According to BleepingComputer, its own testing confirmed part of the claims made in a report called “BrowserGate,” including the presence of a script with a randomized filename that attempts to detect installed browser extensions by requesting files tied to specific extension IDs.

The outlet said the script checked for 6,236 browser extensions, up from roughly 2,000 extensions seen in earlier findings from 2025 and around 3,000 in code repositories from two months ago.

The LinkedIn article similarly said independent testing appeared to support part of the claim and described the scope as more than 6,200 extensions.

The script collected a broad set of browser and device data, including CPU core count, available memory, screen resolution, timezone, language settings, battery status, audio information, and storage features.

The LinkedIn article characterized those signals as the kinds of data commonly used in browser fingerprinting, a technique that can help create unique identifiers for users even without cookies.

Competitive-intelligence claims remain unproven

LinkedIn detected extensions, but that it may have been scanning for tools competing with its own sales products.

BleepingComputer quoted the report as saying LinkedIn looks for products such as Apollo, Lusha, and ZoomInfo, and because LinkedIn accounts are tied to real identities, employers, and job roles, the report argues the company could map which firms use competitor software.

But BleepingComputer also said it could not verify the report’s claims about how the data was used or whether it was shared with third parties.

The LinkedIn article likewise said there is “no independent verification” that the company used the data for competitive intelligence.

LinkedIn says the claims are “plain wrong”

LinkedIn did not deny that it detects certain browser extensions.

Instead, the company said the allegations are “plain wrong” and argued that extension detection is used to protect member privacy, stop data scraping, and preserve site stability.

LinkedIn said it checks whether static resource URLs associated with scraping extensions exist and uses that information to identify tools that violate its terms of service.

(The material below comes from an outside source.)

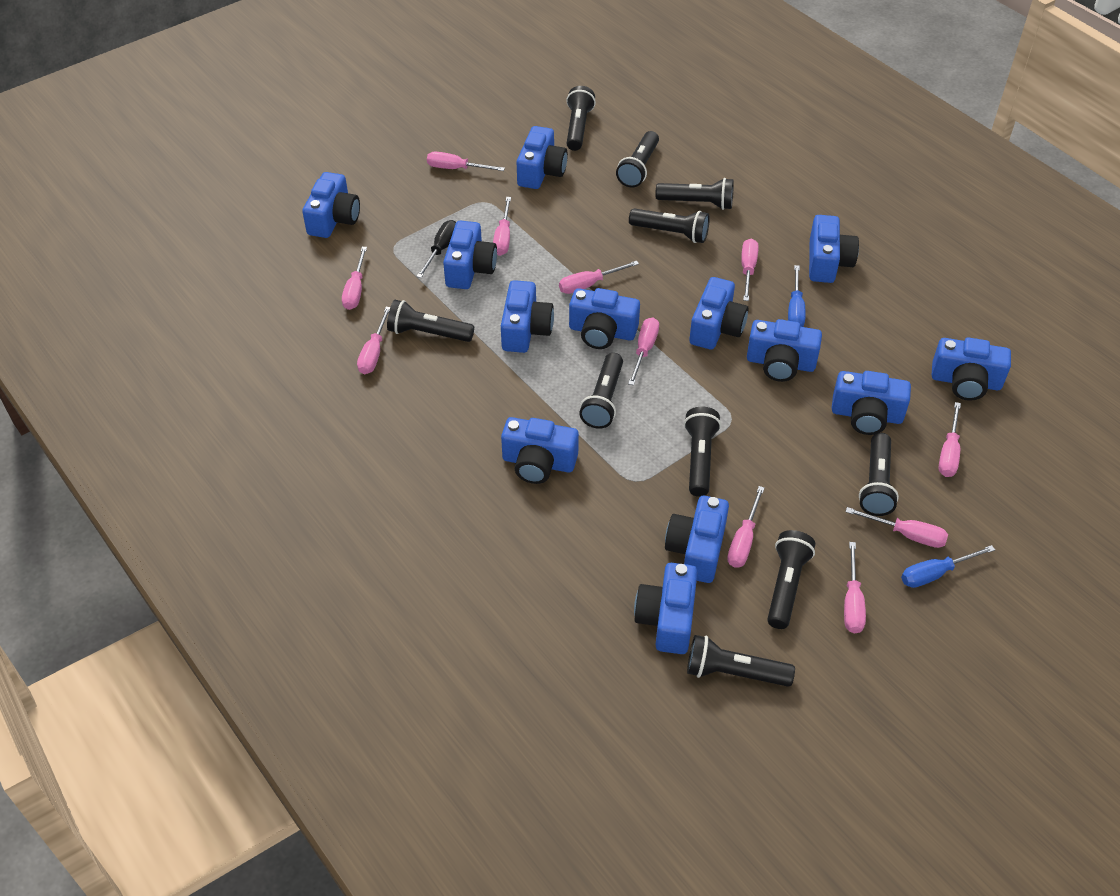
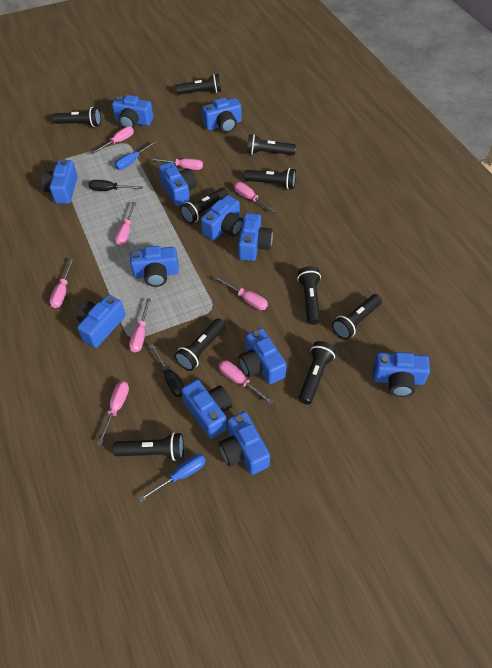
black screwdriver: 1 -> 2
blue camera: 13 -> 12
pink screwdriver: 11 -> 9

The company added that it does not use the data to infer sensitive information about members.

LinkedIn also tied the dispute to a browser extension called Teamfluence, saying the BrowserGate report stems from a conflict involving a developer whose account had been restricted for scraping and other policy violations.

A German court rejected that developer’s request for a preliminary injunction and found LinkedIn’s account restrictions lawful. The court found automated data collection could breach LinkedIn’s terms and that the company was justified in blocking the accounts.

A wider privacy debate is now back in focus

Even with the legal dispute in the background, one point appears undisputed in the reporting: LinkedIn’s site uses a script that detects thousands of extensions and captures system-level information in Chromium-based browsers.

This can be compared to the behavior of an aggressive browser fingerprinting techniques previously seen at companies such as eBay and major banks. This episode has reopened debate over where the line should be drawn between anti-fraud protection and user surveillance.

For LinkedIn, the larger problem may now be reputational: even if the company insists the scanning is defensive, the scale of the detection effort is likely to intensify pressure for clearer disclosure and stronger privacy safeguards.